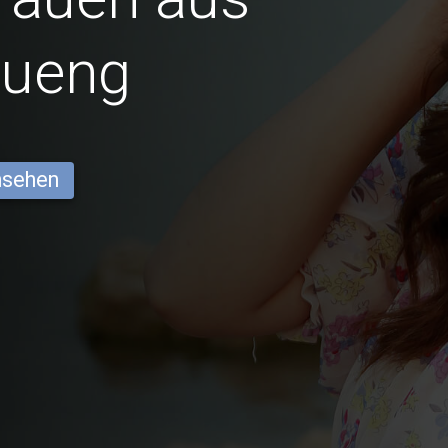
hueng
ansehen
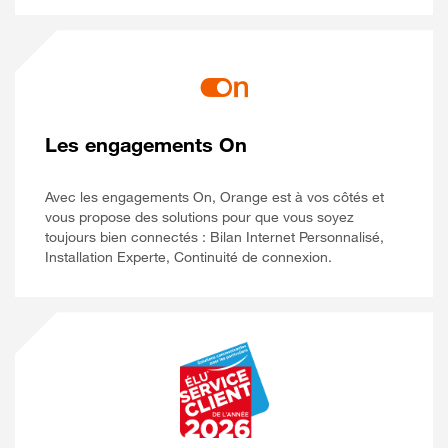
Les engagements On
Avec les engagements On, Orange est à vos côtés et
vous propose des solutions pour que vous soyez
toujours bien connectés : Bilan Internet Personnalisé,
Installation Experte, Continuité de connexion.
---------------
▶ [Instructions for the task]: The line with "vous propose des" through the last line of the entries above: output exactly those lines and nothing else.

▶ [Output of the task]:
vous propose des solutions pour que vous soyez
toujours bien connectés : Bilan Internet Personnalisé,
Installation Experte, Continuité de connexion.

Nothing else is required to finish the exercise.